Top 5 tips for a good night's sleep
Top 5 Tips for a good night's sleep
Despite glossy adverts, sumptuous bedding and the perception that all hotel visitors have restful nights and sweet dreams, the reality is often quite different with many people suffering with poor sleep in hotel environments. There are many causes of disturbed or interrupted sleep, not least by being away from the comfort and normality of home.
For the recreational or leisure guest, the odd night of interrupted sleep is not necessarily an issue. However, for athletes training or competing away from home, it is a very different issue. Optimal sleep on a consistent basis can significantly improve performance and, in a world where such marginal gains are the difference between winning and losing, sleep is a vital part of the preparation.

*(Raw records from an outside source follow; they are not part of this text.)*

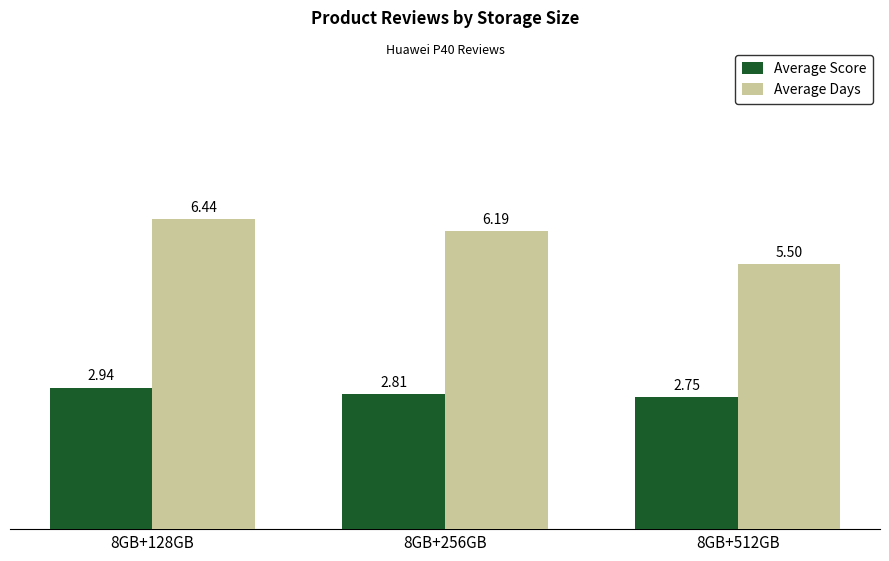

How many data points does each series have?

3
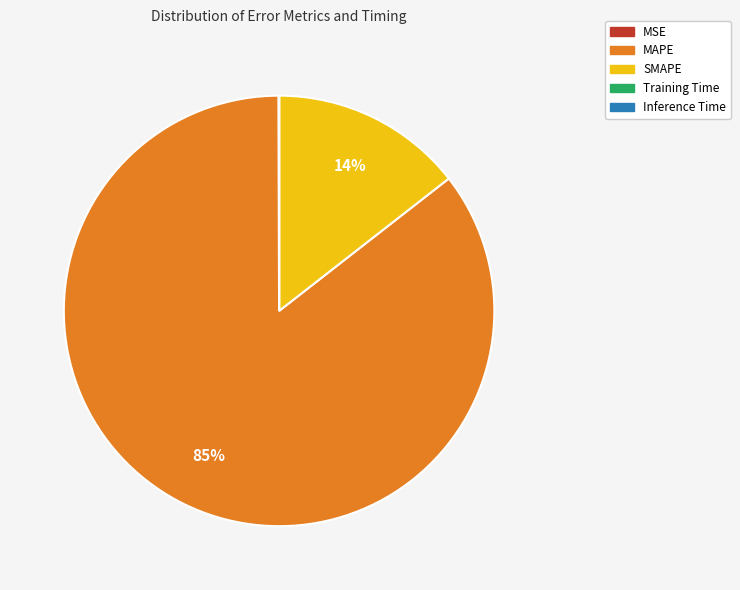

Is it true that SMAPE is 14% of the pie?

True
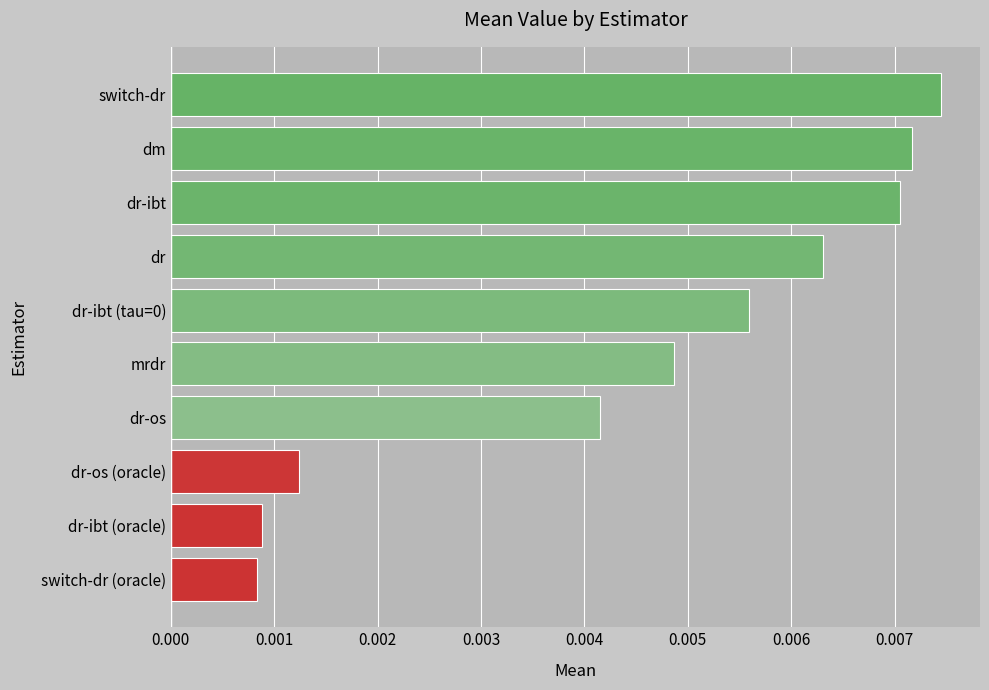

At which category does the chart reach its peak across all series?

switch-dr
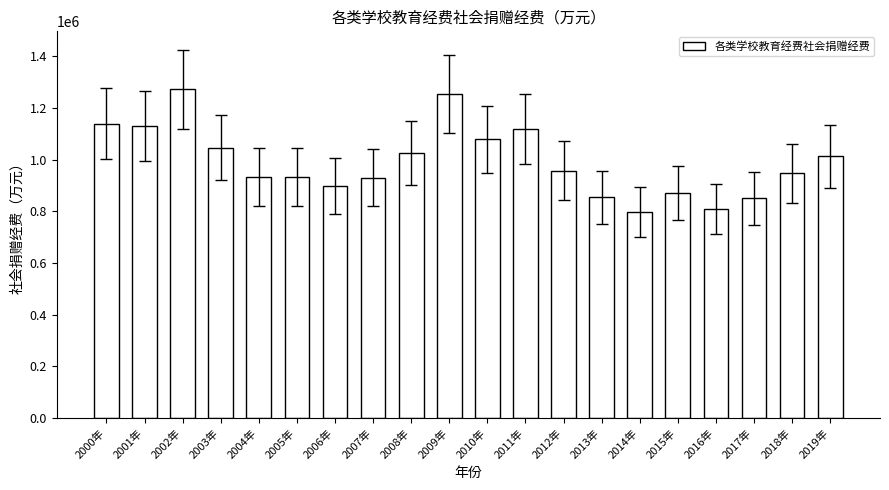

How many values are below 956919?

10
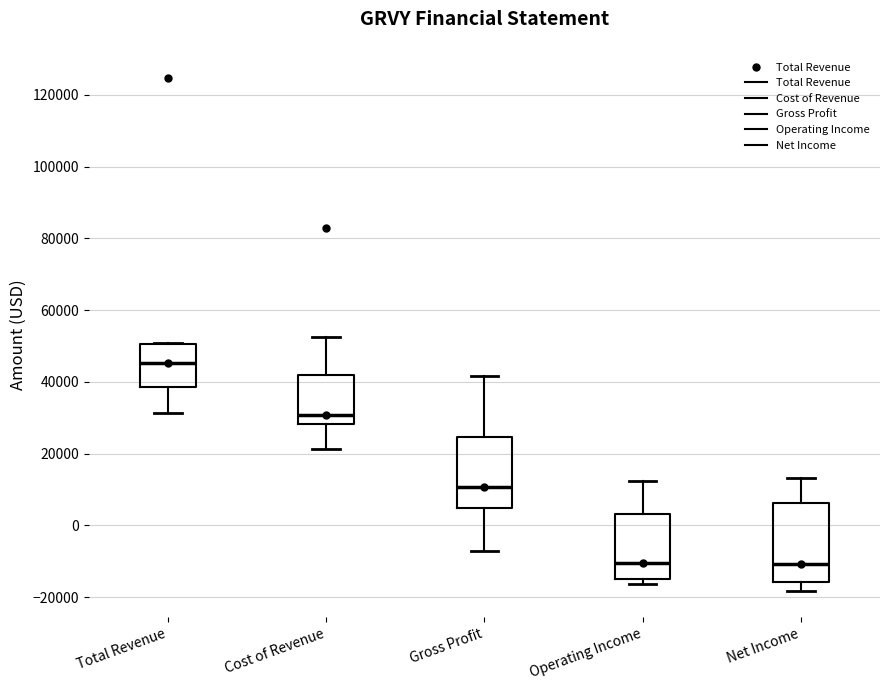

Where does the median line of the box for Gross Profit sit on the y-axis? The values are not printed on the chart, so give them approximately, as read against the axis.

10000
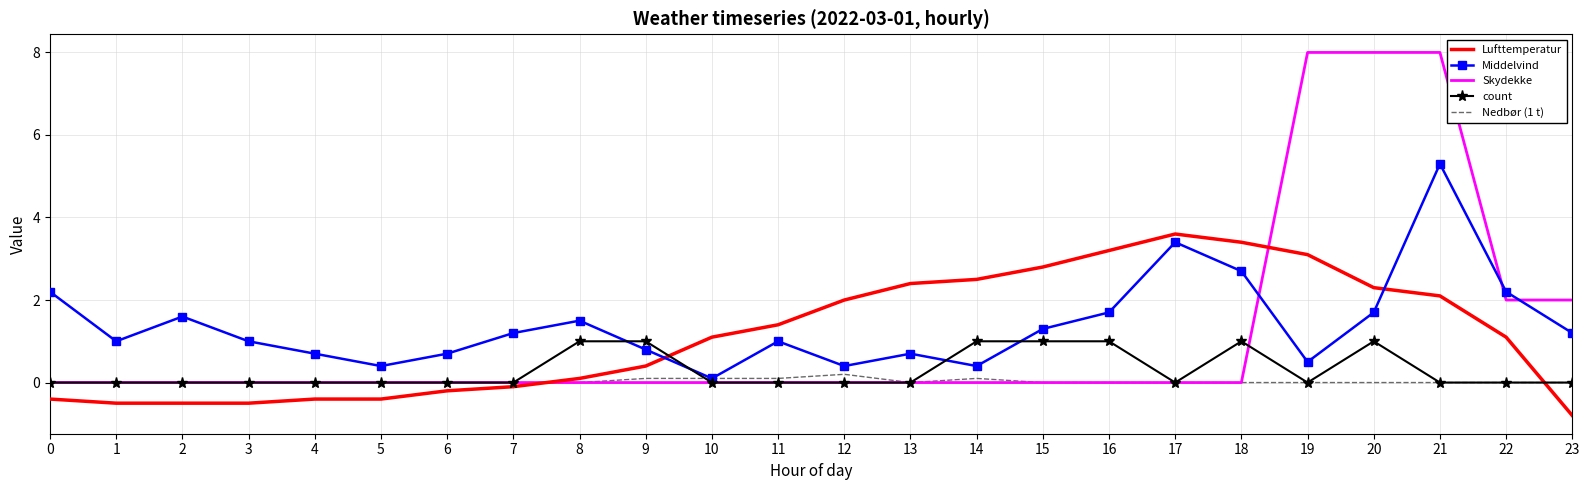

What is the average value of the Middelvind series?

1.4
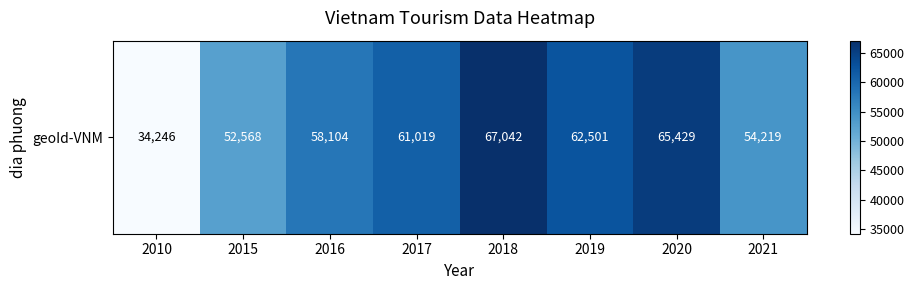

What is the minimum value shown in the chart?

34246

The same can also be said for those travelling on business and staying overnight in hotels. Both need to be able to perform at their best, but a night of tossing and turning in an unfamiliar environment can seriously affect their ability to do so.
The new Elite Athlete Centre and Hotel at Loughborough University has been created to maximise performance for any guest. Leading experts from a variety of fields have gathered to provide input on the design of the hotel, ensuring the very best conditions for guests during their stay. A top priority for all guests is the ability to relax, recover and sleep.
Luke Gupta, physiologist at English Institute of Sport and an expert on sleep and its effect on performance, offers the following advice to those looking for a good night’s rest...
- Try to maintain your personal sleep routine while you’re away from home as much as possible – this habitual routine will act as an important behavioural cue for sleep to readily occur.
- Be sure to take the time to unpack, set out your belongings such as your pyjamas, toilet bag, clothes for the next day etc – this can help you feel more settled in an unfamiliar bedroom.
- Take some time to familiarise yourself with the air-conditioning / heating and lighting in the room and be sure to set these to your preference prior to leaving the room for the evening in preparation for returning to sleep – coming back into a room that is dimly lit and cooler in temperature will help sleep occur more readily
- Make sure you pack any items like photos, books, blankets, and even consider taking your own pillow, and place these items around the room to help familiarise yourself with your new personal space.
- Your bed should be used for sleeping only! Activities like reading, working, or even eating in bed can make it difficult to sleep because these activities are associated with being awake – instead, use the desk space or chair for these activities.